Movies make hacking look positively frantic. Code flashes by, fingers tap so fast they blur, and programs open and close within seconds. It appears more like a high-octane NASCAR race than anything else, complete with thrilling final sprints and unexpected detours. It's dramatic, it's entertaining, and it's over within a few minutes.

In reality, hacking can be a very slow process indeed. As author Chuck Wendig put it, when asked about his hacking-centric novel Zeroes, "It's incredibly dull. It involves, unsurprisingly, a whole lot of sitting around at keyboards and typing things into keyboards." Hacking, in fact, is often a tedious process of waiting — waiting for something to happen, waiting to find an "in," waiting for a program to do its thing. Not the stuff of entertainment, generally, and even when the waiting ends, there's often more to come. Perhaps this is one sin of misrepresentation that can be forgiven, as no one wants to pay to watch an actor sit and check their phone while a computer whirs in the background.

It's pretty much all plain text

Hacking in movies is a multisensory affair. Skulls flash, complicated networks are visualized as ever-fluctuating polygons, sirens sound, and often the hacker in question has a clever symbol of some kind that lets all who come across their digital mayhem know they were there. It makes sense; movies are made up of visuals and sound, and no audience wants to stare at black text on a white screen for more than a half-second or so. Jazzing the whole process up with animation, music, and multiple moving parts is likely the best way to get across what is happening in a timely and entertaining fashion. Goodness knows it sticks with people — 20 years after The Matrix premiered, we still picture scrolling green text on a black background when we think of high-level digital operations.

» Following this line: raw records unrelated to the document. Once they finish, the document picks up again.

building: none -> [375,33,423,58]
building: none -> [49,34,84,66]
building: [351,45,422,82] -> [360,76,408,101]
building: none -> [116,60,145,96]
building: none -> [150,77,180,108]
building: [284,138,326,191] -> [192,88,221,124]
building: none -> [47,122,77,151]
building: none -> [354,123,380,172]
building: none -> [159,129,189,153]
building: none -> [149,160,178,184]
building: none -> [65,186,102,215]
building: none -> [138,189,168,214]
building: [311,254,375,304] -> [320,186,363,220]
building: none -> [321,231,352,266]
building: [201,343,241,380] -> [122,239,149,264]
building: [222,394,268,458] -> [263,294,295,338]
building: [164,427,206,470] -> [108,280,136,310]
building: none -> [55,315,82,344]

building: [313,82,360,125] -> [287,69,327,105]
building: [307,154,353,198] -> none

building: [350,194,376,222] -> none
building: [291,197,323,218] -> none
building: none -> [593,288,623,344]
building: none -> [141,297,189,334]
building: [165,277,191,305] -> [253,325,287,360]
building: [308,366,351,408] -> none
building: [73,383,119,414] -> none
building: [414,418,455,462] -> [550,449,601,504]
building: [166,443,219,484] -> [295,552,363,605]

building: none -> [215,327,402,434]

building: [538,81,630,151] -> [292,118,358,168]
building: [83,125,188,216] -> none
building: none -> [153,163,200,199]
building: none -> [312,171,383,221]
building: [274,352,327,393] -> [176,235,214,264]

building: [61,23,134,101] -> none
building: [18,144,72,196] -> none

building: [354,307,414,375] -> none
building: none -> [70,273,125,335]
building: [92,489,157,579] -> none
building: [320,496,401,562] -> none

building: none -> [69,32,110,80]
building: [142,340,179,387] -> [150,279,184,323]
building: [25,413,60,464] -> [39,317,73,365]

But the reality of hacking is a lot more boring, visually speaking. By and large, it really is mostly text — endless blocks of text that move only a little as the hacker scrolls, bit by bit, through the code. There are surprisingly few animated skulls, biohazard symbols, or other such designators of shady activity afoot. Mostly, it's letters and numbers, over and over again. Not exactly the stuff of movie magic, but it certainly gets things done.